Revision as of 07:46, 17 September 2024

Usage and Biology

This part encodes the TRn4-mfp5 fusion protein, which combines the adhesive properties of mfp5 with the special function of TRn4.
The TRn4-mfp5 fusion protein combines two proteins: mfp5 from Mytilus foot proteins and TRn4 from squid ring teeth proteins. Mfp5 is derived from Mytilus, known for their ability to adhere to different materials' surfaces. This adhesion is primarily driven by the tyrosine residues in mfp5, which, upon oxidation by tyrosinase, are converted into dopamine. Dopamine forms π-π stacking interactions and hydrogen bonds with various substrates, including metal, glass, and polymer surfaces. This ability allows mfp5 to provide the bioadhesive strength that is crucial for surface attachment in various environments. TRn4 consists of a four-time repeated sequence derived from squid ring teeth proteins. The structural strength of squid ring teeth is attributed to the formation of β-sheets, which allow hydrogen bonding between protein strands. In TRn4, this repetitive sequence enables robust structural integrity, as the β-sheets can bond with other β-sheet structures.
The fusion of mfp5 and TRn4 creates a unique protein that leverages the adhesive capabilities of mfp5 and the function of TRn4. When exposed to tyrosinase, the mfp5 portion generates dopamine, allowing the fusion protein to adhere to various materials through strong molecular interactions. The β-sheets in TRn4 allow hydrogen bonding between TRn4 and other repeated squid ring teeth protein. This fusion protein has the potential for applications in surface coatings, and bio-inspired materials that require both strong adhesion and mechanical stability. The combination of mfp5’s versatile binding properties and TRn4’s structural offers an innovative solution for challenges in areas such as marine technology, biomedical adhesives, and sustainable material development.

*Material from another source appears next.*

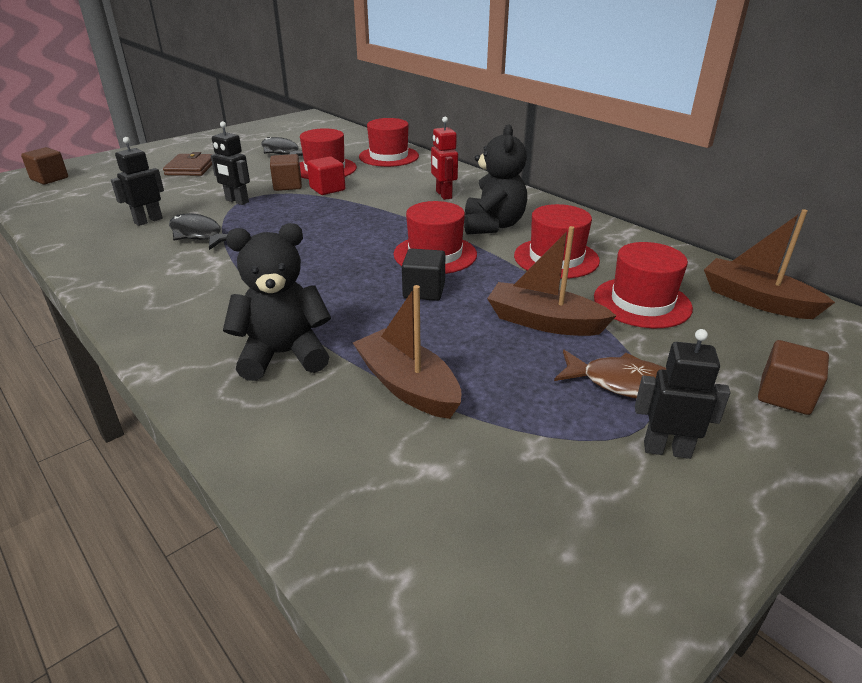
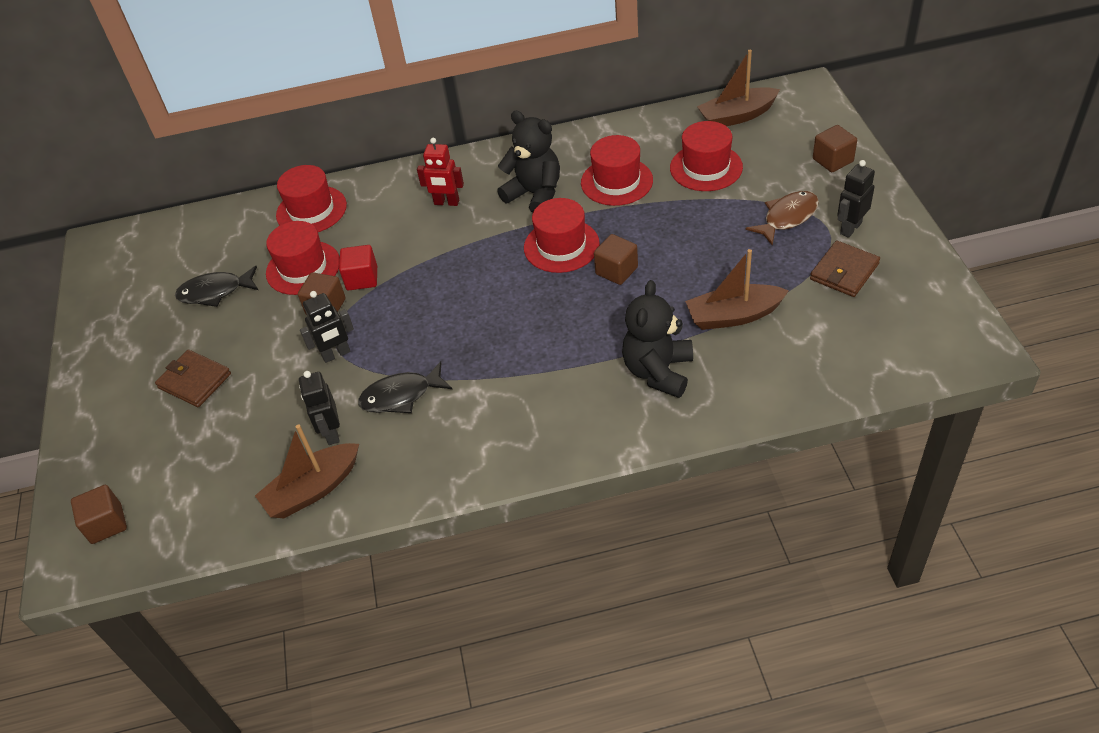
camera: 55 degrees left, 15 degrees up
(424, 291) = (616, 271): black cube -> brown cube
(544, 322) = (700, 224): brown boat -> brown boat (313, 489)
(569, 467) = (844, 271): none -> brown wallet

Characterization of TRn4-mfp5

Optimizing Growth Media for Protein Production

模块示例

Protein expression comparison

Fig. 1 Comparasion of protein expression in LB and TB media

Lanes 1-6 (LB 16°C 20 h): 1. pET21a Pellet (+IPTG) 2. pET21a Supernatant (+IPTG) 3. pET21a Whole Cell Lysate (+IPTG) 4. pET21a Pellet (-IPTG) 5. pET21a Supernatant (-IPTG) 6. pET21a Whole Cell Lysate (-IPTG) 7. Protein Ladder
Lanes 8-13 (TB 16°C 20 h): 8. pET21a Pellet (+IPTG) 9. pET21a Supernatant (+IPTG) 10. pET21a Whole Cell Lysate (+IPTG) 11. pET21a Pellet (-IPTG) 12. pET21a Supernatant (-IPTG) 13. pET21a Whole Cell Lysate (-IPTG)
This figure compares protein expression in LB and TB media after 20 hours of incubation at 16°C, with and without IPTG induction. The samples include the pellet, supernatant, and whole cell lysate fractions.



To validate the functionality of the fusion protein, we designed bacteria expressing TRn4-mfp5.We constructed the pET-SUMO vector, after culturing at 37°C for 4 hours, extracted the proteins for SDS-PAGE and Coomassie Brilliant Blue staining analysis.

We purified SUMO-Mfp6 using a HiTrap Ni-NTA column. The purified protein was verified by SDS-PAGE and was found to be present mostly in the 300 mM imidazole elution fraction.


模块示例

Protein purification

Fig. 2 Protein experiment experiment of SUMO-TRn4-mfp5(35.4 KDa).

Lane 1: Protein - Binding buffer. Lane 2: 20 mM imidazole elution. Lane 3: 50 mM imidazole elution. Lane 4: 150 mM imidazole elution. Lane 5: 300 mM imidazole elution. Lane 6: 500 mM imidazole elution. Lane 7: Supernatant. Lane 8: Impurities.